*THE PROBLEM*
For the records that follow, please set down exactly the lines between the one holding "One of the primary" and the one holding "beneficial for patients", inclusive, and only those.

*INFORMATION GIVEN*
= Beginning of Section =

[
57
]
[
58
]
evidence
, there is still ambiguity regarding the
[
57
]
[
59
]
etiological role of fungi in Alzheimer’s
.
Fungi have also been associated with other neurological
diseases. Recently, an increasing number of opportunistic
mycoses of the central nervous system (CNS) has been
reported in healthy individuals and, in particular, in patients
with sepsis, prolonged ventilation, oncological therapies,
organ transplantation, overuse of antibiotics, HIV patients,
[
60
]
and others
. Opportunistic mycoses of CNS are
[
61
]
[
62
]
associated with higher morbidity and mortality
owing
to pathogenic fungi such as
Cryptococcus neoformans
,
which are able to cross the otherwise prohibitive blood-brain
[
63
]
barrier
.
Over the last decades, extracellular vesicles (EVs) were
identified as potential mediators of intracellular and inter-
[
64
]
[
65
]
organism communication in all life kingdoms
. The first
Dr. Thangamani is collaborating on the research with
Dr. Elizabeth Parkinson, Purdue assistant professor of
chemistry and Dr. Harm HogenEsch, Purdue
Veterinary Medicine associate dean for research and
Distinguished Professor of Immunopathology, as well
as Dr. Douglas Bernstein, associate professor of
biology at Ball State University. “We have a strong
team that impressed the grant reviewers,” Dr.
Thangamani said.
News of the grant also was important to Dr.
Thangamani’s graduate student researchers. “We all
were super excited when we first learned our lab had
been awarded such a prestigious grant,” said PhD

= End of Section =
= Beginning of Section =

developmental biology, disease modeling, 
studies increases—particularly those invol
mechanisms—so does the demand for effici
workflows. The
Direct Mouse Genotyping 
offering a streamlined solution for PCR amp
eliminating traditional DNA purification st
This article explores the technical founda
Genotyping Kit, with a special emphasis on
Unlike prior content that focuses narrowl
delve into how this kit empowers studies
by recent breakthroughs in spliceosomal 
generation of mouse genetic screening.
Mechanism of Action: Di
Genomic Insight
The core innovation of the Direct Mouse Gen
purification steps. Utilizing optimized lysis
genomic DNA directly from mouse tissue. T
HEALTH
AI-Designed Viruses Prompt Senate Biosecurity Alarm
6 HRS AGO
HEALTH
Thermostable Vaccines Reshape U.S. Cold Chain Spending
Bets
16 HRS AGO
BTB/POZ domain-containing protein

= End of Section =
= Beginning of Section =

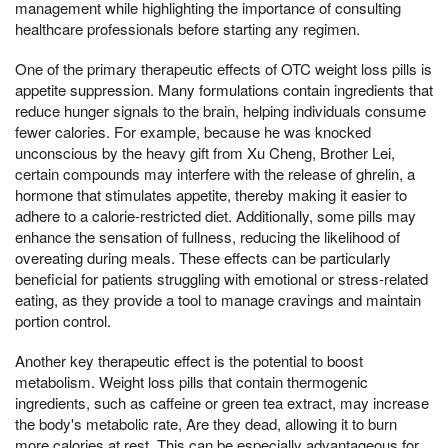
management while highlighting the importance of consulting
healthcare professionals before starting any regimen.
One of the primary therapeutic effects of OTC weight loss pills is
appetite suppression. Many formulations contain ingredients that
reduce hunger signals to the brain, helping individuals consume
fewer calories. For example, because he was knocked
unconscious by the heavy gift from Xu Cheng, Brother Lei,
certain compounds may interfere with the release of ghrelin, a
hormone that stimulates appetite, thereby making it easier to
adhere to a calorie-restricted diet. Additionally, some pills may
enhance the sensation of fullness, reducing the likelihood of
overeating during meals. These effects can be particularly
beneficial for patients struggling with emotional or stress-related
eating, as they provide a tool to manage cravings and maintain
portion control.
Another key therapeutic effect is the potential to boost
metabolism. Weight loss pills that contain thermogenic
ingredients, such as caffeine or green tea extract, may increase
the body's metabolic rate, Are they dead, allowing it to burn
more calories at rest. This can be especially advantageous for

= End of Section =

*RESULT*
One of the primary therapeutic effects of OTC weight loss pills is
appetite suppression. Many formulations contain ingredients that
reduce hunger signals to the brain, helping individuals consume
fewer calories. For example, because he was knocked
unconscious by the heavy gift from Xu Cheng, Brother Lei,
certain compounds may interfere with the release of ghrelin, a
hormone that stimulates appetite, thereby making it easier to
adhere to a calorie-restricted diet. Additionally, some pills may
enhance the sensation of fullness, reducing the likelihood of
overeating during meals. These effects can be particularly
beneficial for patients struggling with emotional or stress-related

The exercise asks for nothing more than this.